Summary judgment. If you can win on summary judgment, that's great. Hard, but great.
Trial. If a claim get to trial, it's already cost a ton of money. That's why the vast mast mast majority of cases settle prior to this.
Defense attorneys prefer good facts to bad facts, of course, but as we all know, as soon as we are talking facts, we are talking money.
Vast amounts of money
A capacity case I was involved in with elderly person with dementia had $289k in fees (Texas has a provision that allows all legal fees to be paid out of the estate as long the suit has even just marginally has any merit)
Another capacity case has around $250k in fees.
A bankruptcy case I am currently working has 600k+ fees
fwiw, I involved in the cases as the accountant, not as attorney.
Yep.
Capacity to sign a contract? You're talking big bucks.
As soon as I see a case, the first thing I think about is whether it's something that can be dealt with, or if there is some factual issue that a judge/jury will need to end up deciding.
Because if there is a factual issue (no matter how good the facts), you know that's gonna be a money pit.
As a general matter, the FA exists to protect the speech that is unpopular. Because popular speech doesn't need protection.
I might disagree with what this professor said, but the state should not punish him for it.
(Admittedly, things are slightly different in the "state-as-employer" context, but not different enough).
loki : I might disagree with what this professor said.
Here’s what he said :
“gender dysphoria is a socio-cultural, psychological phenomenon that cannot be fully addressed with drugs and surgery. Thus, doctors and others should explore what causes this confusion and help the child learn how to meet this developmental challenge.”
What do you think he got wrong ?
Who thinks drugs and surgery “fully” address gender dysphoria ? Who thinks doctors and others should not explore what causes this confusion and should not help the child learn to meet this developmental challenge ? Who thinks it is not a socio-cultural, psychological phenomenon ?
For myself it’s hard to imagine a more anodyne uncontroversial take on the subject.
Lee - "For myself it’s hard to imagine a more anodyne uncontroversial take on the subject."
fwiw - that for the most part is the mainstream opinion - at least mainstream outside the activists and the echo chamber bubble.
It really should not be controversial. Medical treatment should be treating the cause, not the symptoms.

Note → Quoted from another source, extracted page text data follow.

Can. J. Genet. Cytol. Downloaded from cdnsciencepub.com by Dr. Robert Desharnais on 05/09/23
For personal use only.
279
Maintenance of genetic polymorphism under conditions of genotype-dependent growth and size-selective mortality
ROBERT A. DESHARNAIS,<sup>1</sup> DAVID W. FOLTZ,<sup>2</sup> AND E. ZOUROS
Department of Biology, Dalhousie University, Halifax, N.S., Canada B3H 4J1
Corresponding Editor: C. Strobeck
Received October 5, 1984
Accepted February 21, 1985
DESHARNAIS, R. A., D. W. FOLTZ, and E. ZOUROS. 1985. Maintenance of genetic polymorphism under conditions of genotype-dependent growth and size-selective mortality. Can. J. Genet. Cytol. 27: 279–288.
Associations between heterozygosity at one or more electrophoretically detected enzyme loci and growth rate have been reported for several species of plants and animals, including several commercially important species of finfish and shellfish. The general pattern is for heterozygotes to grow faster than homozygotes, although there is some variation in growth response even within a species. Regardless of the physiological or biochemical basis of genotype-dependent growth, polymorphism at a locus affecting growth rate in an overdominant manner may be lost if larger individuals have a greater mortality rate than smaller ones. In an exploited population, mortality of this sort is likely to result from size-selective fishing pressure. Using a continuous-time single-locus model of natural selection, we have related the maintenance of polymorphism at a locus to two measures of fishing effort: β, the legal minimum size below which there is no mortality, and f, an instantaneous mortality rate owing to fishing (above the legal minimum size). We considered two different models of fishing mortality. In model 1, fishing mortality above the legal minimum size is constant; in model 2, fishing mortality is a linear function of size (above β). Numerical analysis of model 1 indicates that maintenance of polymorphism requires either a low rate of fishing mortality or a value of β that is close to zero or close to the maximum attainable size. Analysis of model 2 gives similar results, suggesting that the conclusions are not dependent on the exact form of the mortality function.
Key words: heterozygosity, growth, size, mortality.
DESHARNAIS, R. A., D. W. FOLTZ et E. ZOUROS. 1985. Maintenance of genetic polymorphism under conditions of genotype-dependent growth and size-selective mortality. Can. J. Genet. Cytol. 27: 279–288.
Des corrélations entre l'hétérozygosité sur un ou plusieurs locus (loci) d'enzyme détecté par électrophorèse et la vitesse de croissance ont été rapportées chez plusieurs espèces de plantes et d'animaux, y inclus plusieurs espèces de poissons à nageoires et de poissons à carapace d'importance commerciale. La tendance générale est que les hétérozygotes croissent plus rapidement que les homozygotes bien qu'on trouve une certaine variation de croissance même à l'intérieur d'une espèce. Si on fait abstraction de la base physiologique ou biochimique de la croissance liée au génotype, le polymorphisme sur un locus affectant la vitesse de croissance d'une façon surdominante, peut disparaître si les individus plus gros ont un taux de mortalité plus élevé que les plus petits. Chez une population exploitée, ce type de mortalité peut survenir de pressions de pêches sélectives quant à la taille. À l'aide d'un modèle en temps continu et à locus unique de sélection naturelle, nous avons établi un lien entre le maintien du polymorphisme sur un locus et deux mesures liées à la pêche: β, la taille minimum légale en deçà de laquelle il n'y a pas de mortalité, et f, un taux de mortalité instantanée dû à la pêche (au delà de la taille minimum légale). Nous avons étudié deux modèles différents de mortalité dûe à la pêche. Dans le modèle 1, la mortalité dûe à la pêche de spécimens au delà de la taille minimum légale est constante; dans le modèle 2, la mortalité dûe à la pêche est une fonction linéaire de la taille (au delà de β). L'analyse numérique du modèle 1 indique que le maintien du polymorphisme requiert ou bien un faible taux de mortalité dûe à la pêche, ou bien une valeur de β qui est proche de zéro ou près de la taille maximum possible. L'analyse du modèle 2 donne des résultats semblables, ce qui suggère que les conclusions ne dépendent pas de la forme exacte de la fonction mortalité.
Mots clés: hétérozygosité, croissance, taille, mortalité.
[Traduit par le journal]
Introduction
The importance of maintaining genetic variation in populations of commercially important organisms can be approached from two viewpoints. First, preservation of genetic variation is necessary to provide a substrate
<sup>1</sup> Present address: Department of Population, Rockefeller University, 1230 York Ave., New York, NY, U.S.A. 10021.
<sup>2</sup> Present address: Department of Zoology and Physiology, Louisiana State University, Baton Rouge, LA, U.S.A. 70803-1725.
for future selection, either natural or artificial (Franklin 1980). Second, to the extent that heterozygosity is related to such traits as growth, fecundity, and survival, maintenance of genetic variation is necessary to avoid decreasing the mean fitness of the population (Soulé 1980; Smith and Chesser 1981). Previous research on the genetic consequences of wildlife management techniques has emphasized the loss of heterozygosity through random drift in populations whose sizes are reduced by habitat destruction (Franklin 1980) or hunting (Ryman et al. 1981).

Lee - sorry copied the wrong statement
"Who thinks drugs and surgery “fully” address gender dysphoria ? Who thinks doctors and others should not explore what causes this confusion and should not help the child learn to meet this developmental challenge ? Who thinks it is not a socio-cultural, psychological phenomenon ?"
That is the statement that I meant to copy -
This is why I specifically said, "MIGHT."
I don't want to get into whatever people are arguing about here. I just wanted to state that I believe that the FA protects speech, whether or not I agree with it.